There were 1,689 households, out of which 34.5% had children under the age of 18 living with them, 56.0% were married couples living together, 9.9% had a female householder with no husband present, and 30.3% were non-families. 26.9% of all households were made up of individuals, and 13.3% had someone living alone who was 65 years of age or older. The average household size was 2.59 and the average family size was 3.14.

In the town, the population was spread out, with 27.3% under the age of 18, 9.2% from 18 to 24, 27.4% from 25 to 44, 20.2% from 45 to 64, and 15.9% who were 65 years of age or older. The median age was 35 years. For every 100 females, there were 92.9 males. For every 100 females age 18 and over, there were 88.9 males.

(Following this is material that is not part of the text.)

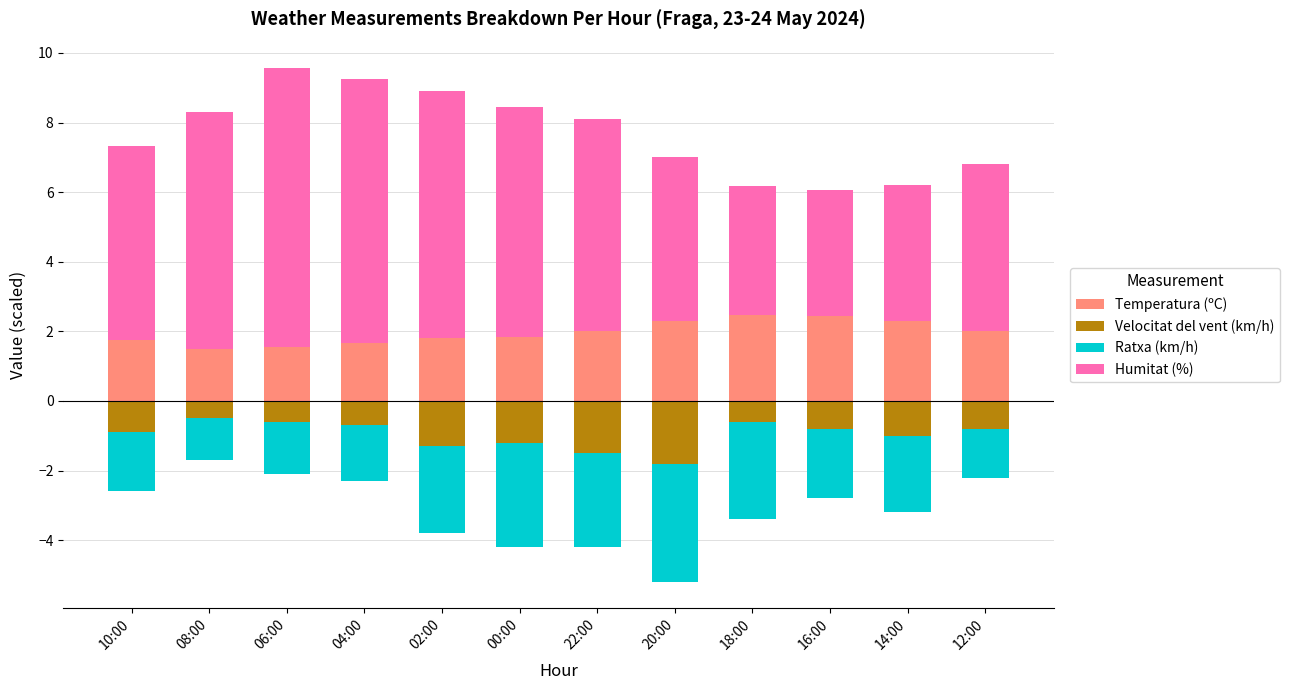

True or false: Temperatura (ºC) has a value of 3.2 at 14:00.

False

The median income for a household in the town was $40,185, and the median income for a family was $47,768. Males had a median income of $32,443 versus $21,902 for females. The per capita income for the town was $17,073. About 4.2% of families and 6.5% of the population were below the poverty line, including 7.4% of those under age 18 and 5.3% of those age 65 or over.
==Economy==
Bremen supports light and heavy industry in the form of fiberglass and custom cabinet manufacturing, RV and van painting, and roller bearing manufacture. Much of its industry supports the large RV manufacturing in the area, especially in nearby Nappanee and Elkhart.

==Education==
The town has a lending library, the Bremen Public Library.

==Notable people==
- Otis Bowen, MD, Indiana 44th governor (1973–1981) and Secretary of Health and Human Services under President Ronald Reagan (1985–1989).